Reproduce the tail of the data exactly. It starts at the line containing "AL: Ray was" and runs to the last line.

[Transcribed page contents]
⟨

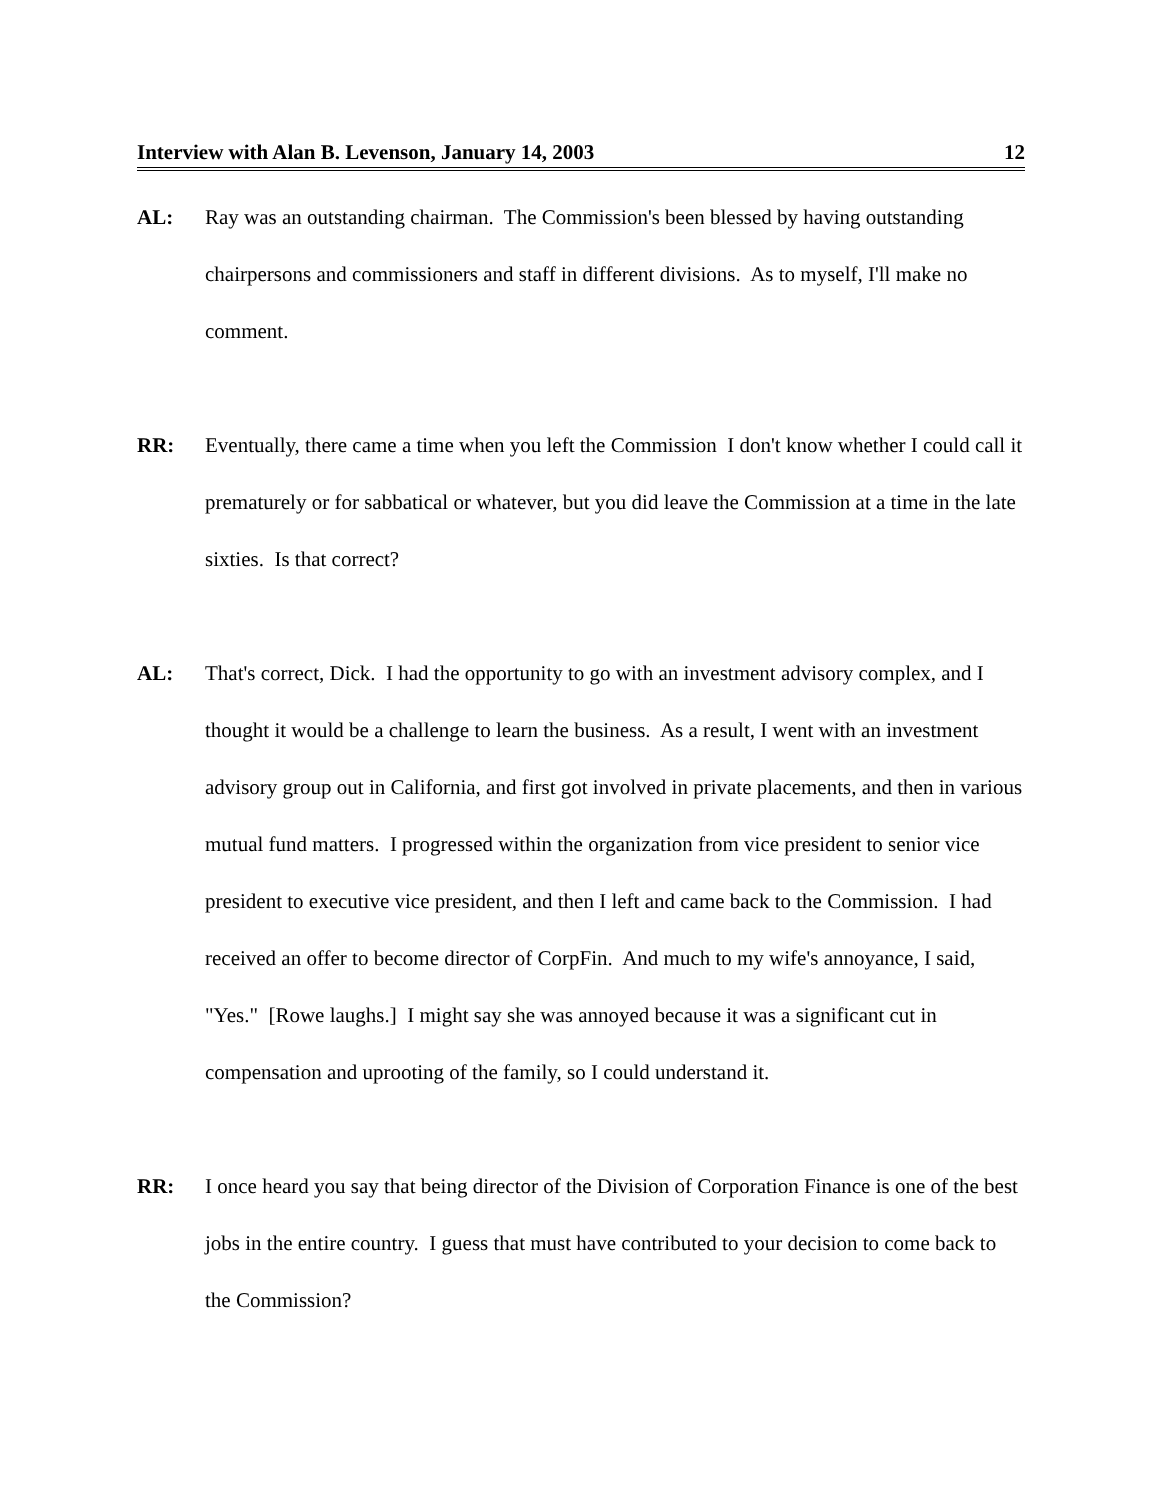Interview with Alan B. Levenson, January 14, 2003 12
AL: Ray was an outstanding chairman. The Commission's been blessed by having outstanding chairpersons and commissioners and staff in different divisions. As to myself, I'll make no comment.
RR: Eventually, there came a time when you left the Commission I don't know whether I could call it prematurely or for sabbatical or whatever, but you did leave the Commission at a time in the late sixties. Is that correct?
AL: That's correct, Dick. I had the opportunity to go with an investment advisory complex, and I thought it would be a challenge to learn the business. As a result, I went with an investment advisory group out in California, and first got involved in private placements, and then in various mutual fund matters. I progressed within the organization from vice president to senior vice president to executive vice president, and then I left and came back to the Commission. I had received an offer to become director of CorpFin. And much to my wife's annoyance, I said, "Yes." [Rowe laughs.] I might say she was annoyed because it was a significant cut in compensation and uprooting of the family, so I could understand it.
RR: I once heard you say that being director of the Division of Corporation Finance is one of the best jobs in the entire country. I guess that must have contributed to your decision to come back to the Commission?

⟩

RESPONSE TO THIS EXERCISE ::
AL: Ray was an outstanding chairman. The Commission's been blessed by having outstanding chairpersons and commissioners and staff in different divisions. As to myself, I'll make no comment.
RR: Eventually, there came a time when you left the Commission I don't know whether I could call it prematurely or for sabbatical or whatever, but you did leave the Commission at a time in the late sixties. Is that correct?
AL: That's correct, Dick. I had the opportunity to go with an investment advisory complex, and I thought it would be a challenge to learn the business. As a result, I went with an investment advisory group out in California, and first got involved in private placements, and then in various mutual fund matters. I progressed within the organization from vice president to senior vice president to executive vice president, and then I left and came back to the Commission. I had received an offer to become director of CorpFin. And much to my wife's annoyance, I said, "Yes." [Rowe laughs.] I might say she was annoyed because it was a significant cut in compensation and uprooting of the family, so I could understand it.
RR: I once heard you say that being director of the Division of Corporation Finance is one of the best jobs in the entire country. I guess that must have contributed to your decision to come back to the Commission?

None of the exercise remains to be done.